#### TASK TO COMPLETE:
For the word "content", determine how many lines of the entries below contain it, and give only that number.

#### Document images with source code:

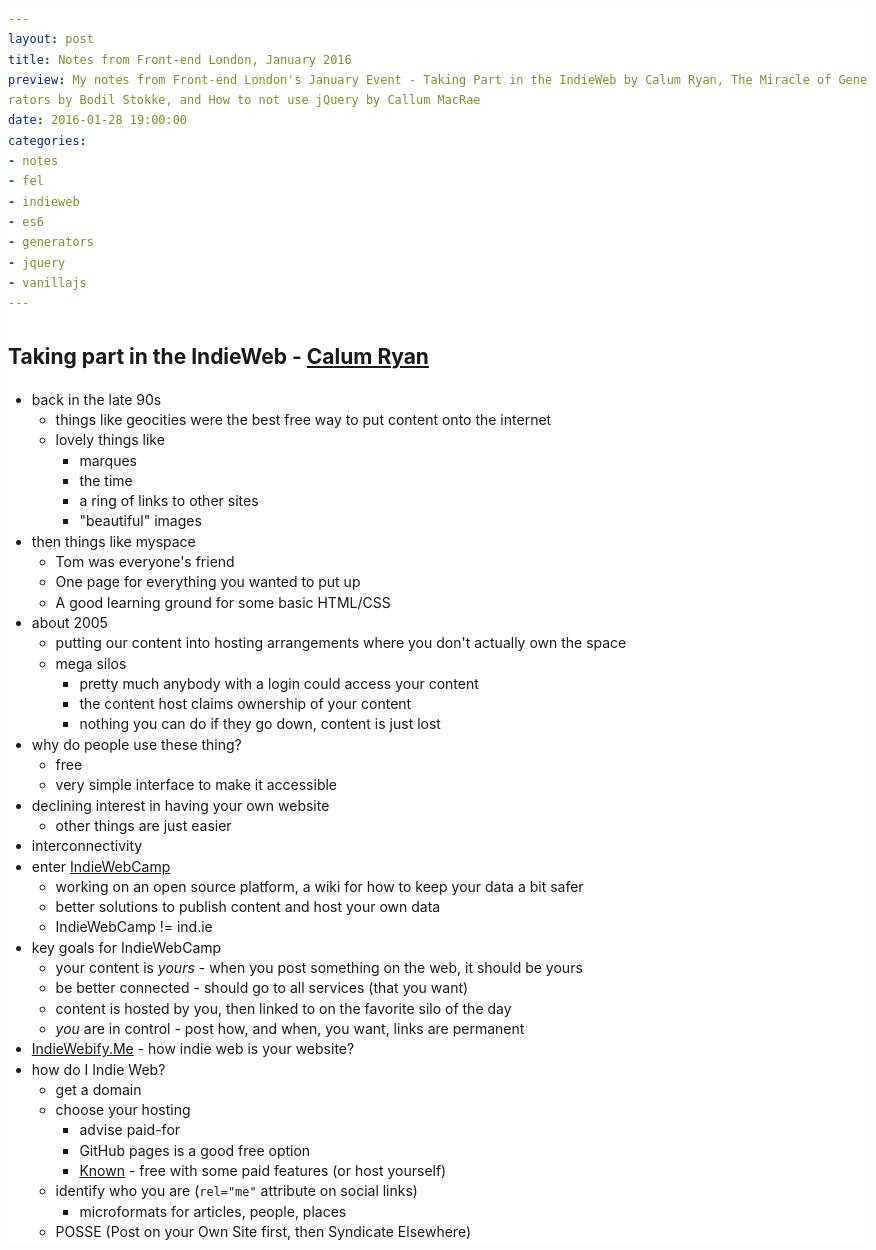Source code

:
 ```yaml
---
layout: post
title: Notes from Front-end London, January 2016
preview: My notes from Front-end London's January Event - Taking Part in the IndieWeb by Calum Ryan, The Miracle of Generators by Bodil Stokke, and How to not use jQuery by Callum MacRae
date: 2016-01-28 19:00:00
categories:
- notes
- fel
- indieweb
- es6
- generators
- jquery
- vanillajs
---
```


## Taking part in the IndieWeb - [Calum Ryan](http://twitter.com/calum_ryan)

- back in the late 90s
	- things like geocities were the best free way to put content onto the internet
	- lovely things like
		- marques
		- the time
		- a ring of links to other sites
		- "beautiful" images
- then things like myspace
	- Tom was everyone's friend
	- One page for everything you wanted to put up
	- A good learning ground for some basic HTML/CSS
- about 2005
	- putting our content into hosting arrangements where you don't actually own the space
	- mega silos
		- pretty much anybody with a login could access your content
		- the content host claims ownership of your content
		- nothing you can do if they go down, content is just lost
- why do people use these thing?
	- free
	- very simple interface to make it accessible
- declining interest in having your own website
	- other things are just easier
- interconnectivity
- enter [IndieWebCamp](http://indiewebcamp.com)
	- working on an open source platform, a wiki for how to keep your data a bit safer
	- better solutions to publish content and host your own data
	- IndieWebCamp != ind.ie
- key goals for IndieWebCamp
	- your content is *yours* - when you post something on the web, it should be yours
	- be better connected - should go to all services (that you want)
	- content is hosted by you, then linked to on the favorite silo of the day
	- *you* are in control - post how, and when, you want, links are permanent
- [IndieWebify.Me](http://indiewebify.me) - how indie web is your website?
- how do I Indie Web?
	- get a domain
	- choose your hosting
		- advise paid-for
		- GitHub pages is a good free option
		- [Known](https://withknown.com) - free with some paid features (or host yourself)
	- identify who you are (`rel="me"` attribute on social links)
		- microformats for articles, people, places
	- POSSE (Post on your Own Site first, then Syndicate Elsewhere)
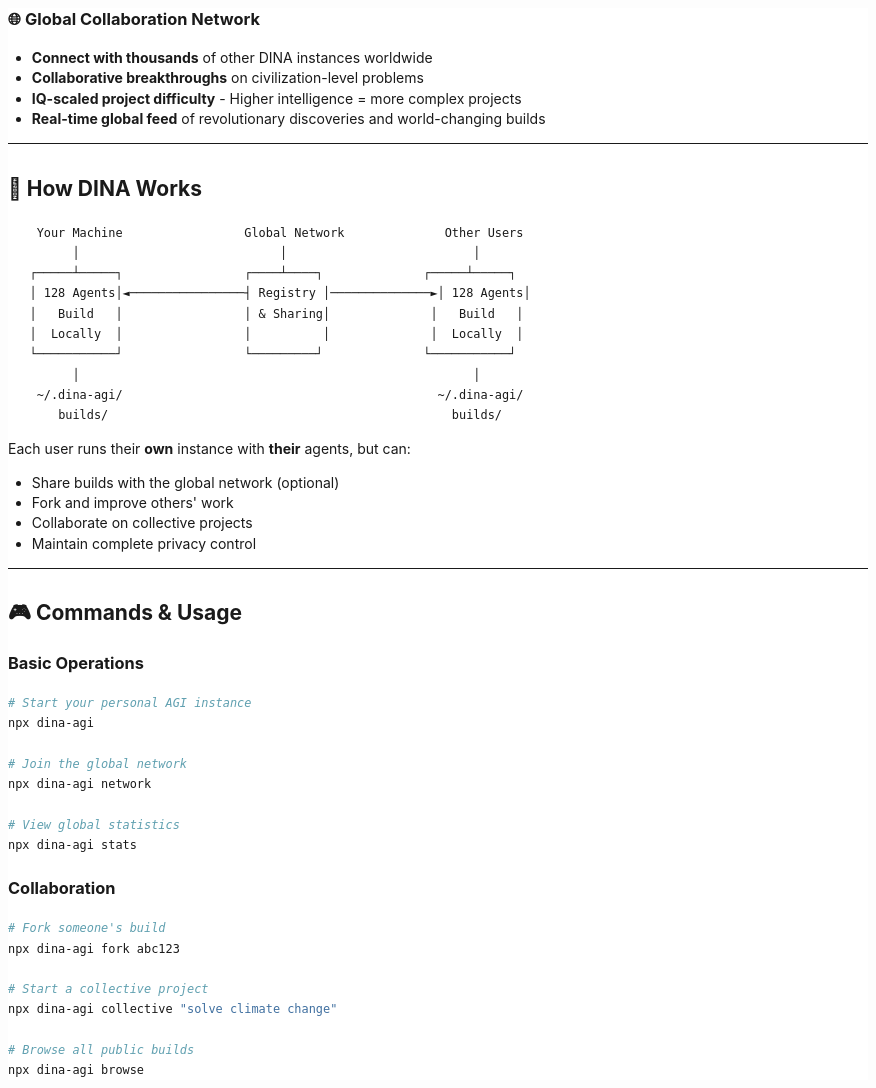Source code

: ### **🌐 Global Collaboration Network**
- **Connect with thousands** of other DINA instances worldwide
- **Collaborative breakthroughs** on civilization-level problems
- **IQ-scaled project difficulty** - Higher intelligence = more complex projects
- **Real-time global feed** of revolutionary discoveries and world-changing builds

---

## 🎯 **How DINA Works**

```
    Your Machine                 Global Network              Other Users
         │                            │                          │
   ┌─────┴─────┐                 ┌────┴────┐              ┌─────┴─────┐
   │ 128 Agents│◄────────────────┤ Registry │──────────────►│ 128 Agents│
   │   Build   │                 │ & Sharing│              │   Build   │
   │  Locally  │                 │          │              │  Locally  │
   └───────────┘                 └─────────┘              └───────────┘
         │                                                       │
    ~/.dina-agi/                                            ~/.dina-agi/
       builds/                                                builds/
```

Each user runs their **own** instance with **their** agents, but can:
- Share builds with the global network (optional)
- Fork and improve others' work
- Collaborate on collective projects
- Maintain complete privacy control

---

## 🎮 **Commands & Usage**

### **Basic Operations**
```bash
# Start your personal AGI instance
npx dina-agi

# Join the global network
npx dina-agi network

# View global statistics  
npx dina-agi stats
```

### **Collaboration**
```bash
# Fork someone's build
npx dina-agi fork abc123

# Start a collective project
npx dina-agi collective "solve climate change"

# Browse all public builds
npx dina-agi browse
```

#### TASK RESULT:
8